Get ahead of tuition costs
Let’s face it: most Americans aren’t rolling in enough money to be worrying about the best way to pass on hundreds of millions to their children. But if you want to pass on a meaningful financial legacy to your heirs, and you’re not in debt and saving enough for your own retirement, one way to make sure your kids can get ahead is to invest as much as you can into a 529 college savings account.
The beauty of a 529 is that in many states, the contributions you make into a 529 is tax deductible. And anyone, including family and friends, can contribute to it. Not only that, the tax law expanded this year to allow families to tap into their 529 plans (up to $10,000) for enrollment and expenses in elementary through high school, and either public or private school.
Right now our country has a $1.5 trillion student debt problem that isn’t getting better anytime soon as college costs for millennials are 300% times more than their parents paid. Sadly, according to college cost calculators that factor in a 5% annual tuition increase, by the time my 3-year-old daughter goes to college, the average cost for a private college education will be close to $100,000 a year.
Kickstart your child’s retirement savings
According to the Times report, Fred Trump hired his son Donald as a salaried employee to “sidestep gift and inheritance taxes” – but there are other legal tax strategies to benefit from if you’re a parent who owns a business and you’re able to hire your kids. One easy tax-saving investment strategy? Kickstart your child’s retirement savings by opening up a minor-Roth IRA, also known as a custodial Roth IRA.
As long as your child has earned income, you or your child can contribute as much as she has earned to her Roth IRA (up to $5,500 a year) and the earnings grow tax-free. The biggest advantage here is that the funds have so much time to grow, thanks to the power of compound interest. Let’s say you put in $1,000 a year; by the time your child is 65, she’ll have over $2 million saved for retirement. Not a bad idea considering the challenges facing Social Security. And as the parent, you’re in full control of the account until she’s 18 or 21, depending on your state.
“It can eliminate Social Security as a necessity,” says Chris Carosa, author of “From Cradle to Retirement: The Child IRA.” Carosa says setting up your child with an IRA is a good way to teach your kids how beneficial it is to save and invest, and build momentum for them to want to be financially savvy throughout their lifetime.
Another perk to the Roth?
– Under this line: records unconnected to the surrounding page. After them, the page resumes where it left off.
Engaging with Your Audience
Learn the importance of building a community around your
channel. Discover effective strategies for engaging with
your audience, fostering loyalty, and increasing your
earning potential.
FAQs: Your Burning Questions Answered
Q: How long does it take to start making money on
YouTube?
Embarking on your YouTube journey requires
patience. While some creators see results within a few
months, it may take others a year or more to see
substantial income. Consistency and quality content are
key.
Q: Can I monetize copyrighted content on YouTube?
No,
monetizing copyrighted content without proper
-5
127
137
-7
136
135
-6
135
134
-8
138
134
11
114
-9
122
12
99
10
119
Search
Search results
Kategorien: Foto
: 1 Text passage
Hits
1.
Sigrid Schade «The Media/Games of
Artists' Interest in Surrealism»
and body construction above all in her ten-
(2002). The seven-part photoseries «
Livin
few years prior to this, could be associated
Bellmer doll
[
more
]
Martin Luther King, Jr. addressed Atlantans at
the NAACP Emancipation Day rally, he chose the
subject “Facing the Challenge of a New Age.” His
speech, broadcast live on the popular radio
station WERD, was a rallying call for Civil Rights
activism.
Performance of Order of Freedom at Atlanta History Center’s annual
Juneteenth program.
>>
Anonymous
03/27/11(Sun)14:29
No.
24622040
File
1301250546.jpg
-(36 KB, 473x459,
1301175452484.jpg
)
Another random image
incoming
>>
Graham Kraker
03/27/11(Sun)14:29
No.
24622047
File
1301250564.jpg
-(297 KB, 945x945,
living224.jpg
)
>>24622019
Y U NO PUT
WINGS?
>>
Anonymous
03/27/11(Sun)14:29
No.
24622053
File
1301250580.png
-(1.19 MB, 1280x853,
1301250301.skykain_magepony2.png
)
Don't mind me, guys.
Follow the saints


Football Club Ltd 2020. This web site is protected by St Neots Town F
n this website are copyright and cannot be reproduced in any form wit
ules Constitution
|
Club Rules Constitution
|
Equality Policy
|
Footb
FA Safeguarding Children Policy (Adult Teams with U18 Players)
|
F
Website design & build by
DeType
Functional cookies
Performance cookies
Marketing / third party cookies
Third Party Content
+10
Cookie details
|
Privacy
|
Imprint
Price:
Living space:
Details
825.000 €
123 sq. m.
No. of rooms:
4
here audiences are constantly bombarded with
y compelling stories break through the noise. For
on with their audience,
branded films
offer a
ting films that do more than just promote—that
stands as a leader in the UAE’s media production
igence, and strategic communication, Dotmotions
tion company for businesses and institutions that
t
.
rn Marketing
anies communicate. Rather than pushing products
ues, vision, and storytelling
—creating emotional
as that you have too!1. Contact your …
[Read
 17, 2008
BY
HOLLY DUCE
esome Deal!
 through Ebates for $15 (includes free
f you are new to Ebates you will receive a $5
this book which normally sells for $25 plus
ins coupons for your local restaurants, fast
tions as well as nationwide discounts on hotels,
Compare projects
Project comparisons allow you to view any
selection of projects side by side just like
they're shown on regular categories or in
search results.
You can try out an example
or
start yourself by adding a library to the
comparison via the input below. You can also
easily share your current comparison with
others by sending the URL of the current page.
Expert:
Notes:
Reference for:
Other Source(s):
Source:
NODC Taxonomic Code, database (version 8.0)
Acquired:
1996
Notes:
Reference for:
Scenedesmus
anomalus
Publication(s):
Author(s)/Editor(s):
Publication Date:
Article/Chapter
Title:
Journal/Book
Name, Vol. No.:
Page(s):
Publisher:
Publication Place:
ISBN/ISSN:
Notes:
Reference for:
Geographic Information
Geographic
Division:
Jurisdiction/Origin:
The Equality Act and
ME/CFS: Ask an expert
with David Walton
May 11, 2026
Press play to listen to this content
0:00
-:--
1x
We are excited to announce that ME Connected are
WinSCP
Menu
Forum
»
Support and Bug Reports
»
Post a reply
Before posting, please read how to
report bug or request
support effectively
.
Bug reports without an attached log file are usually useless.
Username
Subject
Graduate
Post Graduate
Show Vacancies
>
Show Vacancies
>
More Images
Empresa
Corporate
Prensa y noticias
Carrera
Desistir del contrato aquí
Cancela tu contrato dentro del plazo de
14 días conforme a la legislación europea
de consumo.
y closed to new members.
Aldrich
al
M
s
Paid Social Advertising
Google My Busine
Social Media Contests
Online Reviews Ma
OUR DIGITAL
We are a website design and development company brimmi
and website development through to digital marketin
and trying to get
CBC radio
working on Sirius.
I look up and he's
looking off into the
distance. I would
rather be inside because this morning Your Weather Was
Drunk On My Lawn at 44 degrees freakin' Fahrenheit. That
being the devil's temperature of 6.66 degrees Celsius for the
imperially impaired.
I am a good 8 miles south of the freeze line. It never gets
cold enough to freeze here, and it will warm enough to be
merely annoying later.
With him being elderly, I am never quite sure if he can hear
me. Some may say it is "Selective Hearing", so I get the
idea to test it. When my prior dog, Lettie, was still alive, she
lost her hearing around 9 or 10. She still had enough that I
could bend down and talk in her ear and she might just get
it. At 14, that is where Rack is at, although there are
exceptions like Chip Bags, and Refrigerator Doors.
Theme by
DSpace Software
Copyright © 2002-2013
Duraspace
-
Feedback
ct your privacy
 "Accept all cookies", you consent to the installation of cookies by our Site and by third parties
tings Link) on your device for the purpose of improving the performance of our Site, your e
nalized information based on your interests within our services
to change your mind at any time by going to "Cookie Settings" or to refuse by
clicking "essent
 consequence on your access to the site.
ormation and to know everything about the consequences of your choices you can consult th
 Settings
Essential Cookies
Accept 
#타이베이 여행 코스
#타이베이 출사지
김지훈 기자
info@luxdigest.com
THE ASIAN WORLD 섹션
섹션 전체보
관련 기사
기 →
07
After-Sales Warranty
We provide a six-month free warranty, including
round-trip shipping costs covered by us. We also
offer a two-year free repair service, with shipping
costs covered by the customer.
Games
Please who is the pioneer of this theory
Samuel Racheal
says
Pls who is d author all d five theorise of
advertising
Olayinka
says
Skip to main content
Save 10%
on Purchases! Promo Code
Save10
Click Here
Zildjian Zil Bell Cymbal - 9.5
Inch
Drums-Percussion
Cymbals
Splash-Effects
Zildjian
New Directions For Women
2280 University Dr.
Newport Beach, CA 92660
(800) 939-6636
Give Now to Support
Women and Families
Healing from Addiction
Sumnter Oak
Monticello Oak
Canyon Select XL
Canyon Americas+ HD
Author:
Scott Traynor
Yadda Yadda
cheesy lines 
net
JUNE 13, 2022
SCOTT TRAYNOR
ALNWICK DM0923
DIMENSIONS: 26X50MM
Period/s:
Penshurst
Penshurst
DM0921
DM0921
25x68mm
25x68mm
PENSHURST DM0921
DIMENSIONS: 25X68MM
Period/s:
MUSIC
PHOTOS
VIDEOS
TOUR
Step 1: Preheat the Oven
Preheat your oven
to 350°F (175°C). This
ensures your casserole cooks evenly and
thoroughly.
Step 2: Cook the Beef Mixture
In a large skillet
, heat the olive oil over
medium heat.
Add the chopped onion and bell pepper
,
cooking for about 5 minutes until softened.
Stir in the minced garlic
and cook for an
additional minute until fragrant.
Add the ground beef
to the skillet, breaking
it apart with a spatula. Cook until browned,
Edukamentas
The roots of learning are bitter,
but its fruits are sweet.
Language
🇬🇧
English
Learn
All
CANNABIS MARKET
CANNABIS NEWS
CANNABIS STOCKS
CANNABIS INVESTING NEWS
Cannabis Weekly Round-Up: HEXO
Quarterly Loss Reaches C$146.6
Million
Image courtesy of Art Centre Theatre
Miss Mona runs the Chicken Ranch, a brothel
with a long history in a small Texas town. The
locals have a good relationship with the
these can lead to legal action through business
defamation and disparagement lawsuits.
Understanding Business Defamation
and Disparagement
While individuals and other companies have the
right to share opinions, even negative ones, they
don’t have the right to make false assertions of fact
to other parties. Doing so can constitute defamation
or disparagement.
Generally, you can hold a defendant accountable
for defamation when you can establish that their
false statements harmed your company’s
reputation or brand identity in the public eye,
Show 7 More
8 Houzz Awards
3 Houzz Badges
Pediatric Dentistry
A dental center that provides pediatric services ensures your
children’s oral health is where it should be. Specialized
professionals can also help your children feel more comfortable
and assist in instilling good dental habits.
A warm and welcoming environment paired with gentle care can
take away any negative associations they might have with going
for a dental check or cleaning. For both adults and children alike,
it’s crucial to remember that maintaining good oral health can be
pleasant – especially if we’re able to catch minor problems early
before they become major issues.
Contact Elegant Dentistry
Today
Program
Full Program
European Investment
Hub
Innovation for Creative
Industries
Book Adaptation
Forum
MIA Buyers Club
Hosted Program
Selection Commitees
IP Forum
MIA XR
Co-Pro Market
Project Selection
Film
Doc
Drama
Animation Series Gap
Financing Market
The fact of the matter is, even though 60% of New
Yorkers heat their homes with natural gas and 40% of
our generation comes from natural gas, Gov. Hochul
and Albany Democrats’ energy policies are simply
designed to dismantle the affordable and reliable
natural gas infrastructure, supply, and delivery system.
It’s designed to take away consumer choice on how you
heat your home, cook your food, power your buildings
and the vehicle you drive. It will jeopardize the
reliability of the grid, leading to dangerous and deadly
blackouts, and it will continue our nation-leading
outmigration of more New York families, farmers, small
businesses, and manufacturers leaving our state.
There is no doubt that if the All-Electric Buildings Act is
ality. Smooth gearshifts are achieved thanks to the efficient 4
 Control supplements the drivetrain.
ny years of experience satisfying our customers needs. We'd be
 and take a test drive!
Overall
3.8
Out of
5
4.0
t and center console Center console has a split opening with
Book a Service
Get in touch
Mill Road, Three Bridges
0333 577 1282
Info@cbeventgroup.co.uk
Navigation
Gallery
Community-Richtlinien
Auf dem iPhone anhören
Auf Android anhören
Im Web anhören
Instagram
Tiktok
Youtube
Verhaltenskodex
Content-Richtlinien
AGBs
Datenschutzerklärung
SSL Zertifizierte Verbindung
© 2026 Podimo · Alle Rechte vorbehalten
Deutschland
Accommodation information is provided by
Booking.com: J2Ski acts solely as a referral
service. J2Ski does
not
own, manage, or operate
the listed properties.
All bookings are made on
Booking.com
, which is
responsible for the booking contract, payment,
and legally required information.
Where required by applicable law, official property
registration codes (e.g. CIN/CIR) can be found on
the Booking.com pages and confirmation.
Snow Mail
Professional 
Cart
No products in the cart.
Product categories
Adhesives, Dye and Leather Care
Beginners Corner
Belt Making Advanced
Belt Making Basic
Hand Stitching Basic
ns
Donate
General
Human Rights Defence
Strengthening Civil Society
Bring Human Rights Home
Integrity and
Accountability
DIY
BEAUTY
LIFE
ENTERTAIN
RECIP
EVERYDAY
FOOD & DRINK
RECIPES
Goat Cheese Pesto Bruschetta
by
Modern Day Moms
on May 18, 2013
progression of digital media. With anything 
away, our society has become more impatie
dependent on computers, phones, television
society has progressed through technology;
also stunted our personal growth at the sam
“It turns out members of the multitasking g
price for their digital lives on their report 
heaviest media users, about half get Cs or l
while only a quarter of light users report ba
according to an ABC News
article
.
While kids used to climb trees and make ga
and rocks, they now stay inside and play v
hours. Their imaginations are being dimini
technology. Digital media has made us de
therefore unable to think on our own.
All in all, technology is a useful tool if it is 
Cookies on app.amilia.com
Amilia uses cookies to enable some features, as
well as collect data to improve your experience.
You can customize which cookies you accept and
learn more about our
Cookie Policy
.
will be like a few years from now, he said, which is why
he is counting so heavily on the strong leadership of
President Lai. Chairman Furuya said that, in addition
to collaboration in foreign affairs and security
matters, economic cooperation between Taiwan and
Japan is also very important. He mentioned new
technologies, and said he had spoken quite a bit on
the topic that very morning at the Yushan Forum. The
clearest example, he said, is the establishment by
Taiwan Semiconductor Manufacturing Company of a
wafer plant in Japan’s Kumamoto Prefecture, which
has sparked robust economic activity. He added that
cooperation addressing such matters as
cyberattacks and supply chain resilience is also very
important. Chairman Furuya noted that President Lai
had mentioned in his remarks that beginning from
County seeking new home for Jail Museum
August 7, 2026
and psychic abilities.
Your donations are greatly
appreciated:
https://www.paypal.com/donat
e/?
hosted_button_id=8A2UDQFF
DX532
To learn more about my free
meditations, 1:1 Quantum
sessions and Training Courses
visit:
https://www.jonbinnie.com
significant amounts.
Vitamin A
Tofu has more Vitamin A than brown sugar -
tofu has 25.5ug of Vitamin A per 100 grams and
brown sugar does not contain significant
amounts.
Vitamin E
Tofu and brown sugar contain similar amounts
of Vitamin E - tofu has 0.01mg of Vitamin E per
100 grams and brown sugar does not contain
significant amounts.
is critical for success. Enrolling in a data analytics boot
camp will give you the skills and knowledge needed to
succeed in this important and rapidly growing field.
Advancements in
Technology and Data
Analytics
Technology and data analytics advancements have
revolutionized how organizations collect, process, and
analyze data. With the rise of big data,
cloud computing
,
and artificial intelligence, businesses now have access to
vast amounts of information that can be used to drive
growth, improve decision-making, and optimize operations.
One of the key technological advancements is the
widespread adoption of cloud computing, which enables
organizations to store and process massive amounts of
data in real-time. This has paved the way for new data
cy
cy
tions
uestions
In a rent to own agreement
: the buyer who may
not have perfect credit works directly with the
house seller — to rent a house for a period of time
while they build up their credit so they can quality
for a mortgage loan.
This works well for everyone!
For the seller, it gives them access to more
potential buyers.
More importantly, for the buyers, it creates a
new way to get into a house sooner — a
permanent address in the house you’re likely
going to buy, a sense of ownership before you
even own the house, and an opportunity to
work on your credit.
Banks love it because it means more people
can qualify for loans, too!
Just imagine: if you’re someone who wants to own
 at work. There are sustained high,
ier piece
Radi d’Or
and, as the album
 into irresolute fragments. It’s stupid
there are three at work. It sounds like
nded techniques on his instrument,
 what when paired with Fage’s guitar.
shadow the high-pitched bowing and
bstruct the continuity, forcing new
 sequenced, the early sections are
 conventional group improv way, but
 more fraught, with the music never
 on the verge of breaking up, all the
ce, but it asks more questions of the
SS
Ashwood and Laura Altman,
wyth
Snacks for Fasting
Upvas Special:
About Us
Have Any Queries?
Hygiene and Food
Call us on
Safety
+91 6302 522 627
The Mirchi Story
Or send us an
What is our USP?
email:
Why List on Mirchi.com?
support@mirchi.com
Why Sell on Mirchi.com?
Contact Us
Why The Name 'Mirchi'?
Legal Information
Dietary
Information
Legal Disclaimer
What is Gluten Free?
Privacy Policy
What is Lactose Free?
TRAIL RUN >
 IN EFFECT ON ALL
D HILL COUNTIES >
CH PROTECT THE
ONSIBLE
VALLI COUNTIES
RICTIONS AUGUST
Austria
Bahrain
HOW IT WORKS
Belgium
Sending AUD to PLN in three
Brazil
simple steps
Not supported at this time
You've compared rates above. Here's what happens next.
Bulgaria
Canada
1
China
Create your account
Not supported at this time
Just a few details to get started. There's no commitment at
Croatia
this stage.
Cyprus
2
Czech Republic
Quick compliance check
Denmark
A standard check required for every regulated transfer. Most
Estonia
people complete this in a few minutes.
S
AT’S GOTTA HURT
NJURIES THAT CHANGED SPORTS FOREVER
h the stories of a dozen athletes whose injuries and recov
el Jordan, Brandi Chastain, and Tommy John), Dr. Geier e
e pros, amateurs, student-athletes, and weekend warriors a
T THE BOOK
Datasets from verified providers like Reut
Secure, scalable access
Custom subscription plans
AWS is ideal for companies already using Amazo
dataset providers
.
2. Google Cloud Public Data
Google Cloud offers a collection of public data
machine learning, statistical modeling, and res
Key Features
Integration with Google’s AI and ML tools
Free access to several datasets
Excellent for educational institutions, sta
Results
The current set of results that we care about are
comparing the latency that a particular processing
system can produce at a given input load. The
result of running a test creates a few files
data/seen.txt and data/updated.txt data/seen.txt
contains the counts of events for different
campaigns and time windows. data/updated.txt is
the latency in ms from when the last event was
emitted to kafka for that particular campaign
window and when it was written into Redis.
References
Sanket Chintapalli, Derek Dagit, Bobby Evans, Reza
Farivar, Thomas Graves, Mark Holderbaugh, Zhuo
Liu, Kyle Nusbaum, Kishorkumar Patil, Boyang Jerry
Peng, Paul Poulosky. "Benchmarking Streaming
Your child can use the funds for more than just retirement. Before age 59?, as long as the account has been funded for five years, they can withdraw up to $10,000 in earnings toward their education or their first home, without paying a tax or penalty.
Gift from the grave
Unless you’re a multimillionaire, most families won’t have to worry about the $11.2 million estate and gift tax limit. Instead, most American families are focused on reducing the income tax burden as they pass on any assets like real estate, says George Metcalfe Jr., an estate-planning attorney at Richman Greer.
So if you own property and want to gift it to your child, you’ll want to wait until you die. This legal tax loophole called “step up in basis” significantly reduces the income tax the beneficiary would have to pay. For example, say you want to gift your child a piece of property that you bought for $100,000 but is now worth $500,000.
If you gift it to your child while you’re alive, he or she will have to pay capital gains taxes on the amount that appreciated from the original cost basis. But when you die, the current tax law states that any stocks, real estate, or other assets you leave to your heirs upon your death will pass on with the fair-market value on the date your beneficiaries inherit the assets. On that half-a-million dollar property, your child won’t have to worry about being taxed on the capital gains, unless income is being generated from that property, says Metcalfe.